* What is being asked *
Retype the entries below word for word, leaving none out.

* Document layout analysis data *

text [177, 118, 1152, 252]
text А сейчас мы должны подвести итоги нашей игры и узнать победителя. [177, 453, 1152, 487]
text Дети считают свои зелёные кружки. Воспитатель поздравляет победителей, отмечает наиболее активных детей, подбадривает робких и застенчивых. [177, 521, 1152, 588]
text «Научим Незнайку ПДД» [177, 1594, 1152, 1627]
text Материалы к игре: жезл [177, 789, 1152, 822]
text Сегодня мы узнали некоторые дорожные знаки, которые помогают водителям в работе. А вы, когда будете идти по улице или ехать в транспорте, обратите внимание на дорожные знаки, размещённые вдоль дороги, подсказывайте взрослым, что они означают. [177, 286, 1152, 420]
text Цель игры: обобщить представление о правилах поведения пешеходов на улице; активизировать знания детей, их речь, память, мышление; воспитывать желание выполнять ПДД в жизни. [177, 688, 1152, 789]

* Response area *
text [177, 118, 1152, 252]
text А сейчас мы должны подвести итоги нашей игры и узнать победителя. [177, 453, 1152, 487]
text Дети считают свои зелёные кружки. Воспитатель поздравляет победителей, отмечает наиболее активных детей, подбадривает робких и застенчивых. [177, 521, 1152, 588]
text «Научим Незнайку ПДД» [177, 1594, 1152, 1627]
text Материалы к игре: жезл [177, 789, 1152, 822]
text Сегодня мы узнали некоторые дорожные знаки, которые помогают водителям в работе. А вы, когда будете идти по улице или ехать в транспорте, обратите внимание на дорожные знаки, размещённые вдоль дороги, подсказывайте взрослым, что они означают. [177, 286, 1152, 420]
text Цель игры: обобщить представление о правилах поведения пешеходов на улице; активизировать знания детей, их речь, память, мышление; воспитывать желание выполнять ПДД в жизни. [177, 688, 1152, 789]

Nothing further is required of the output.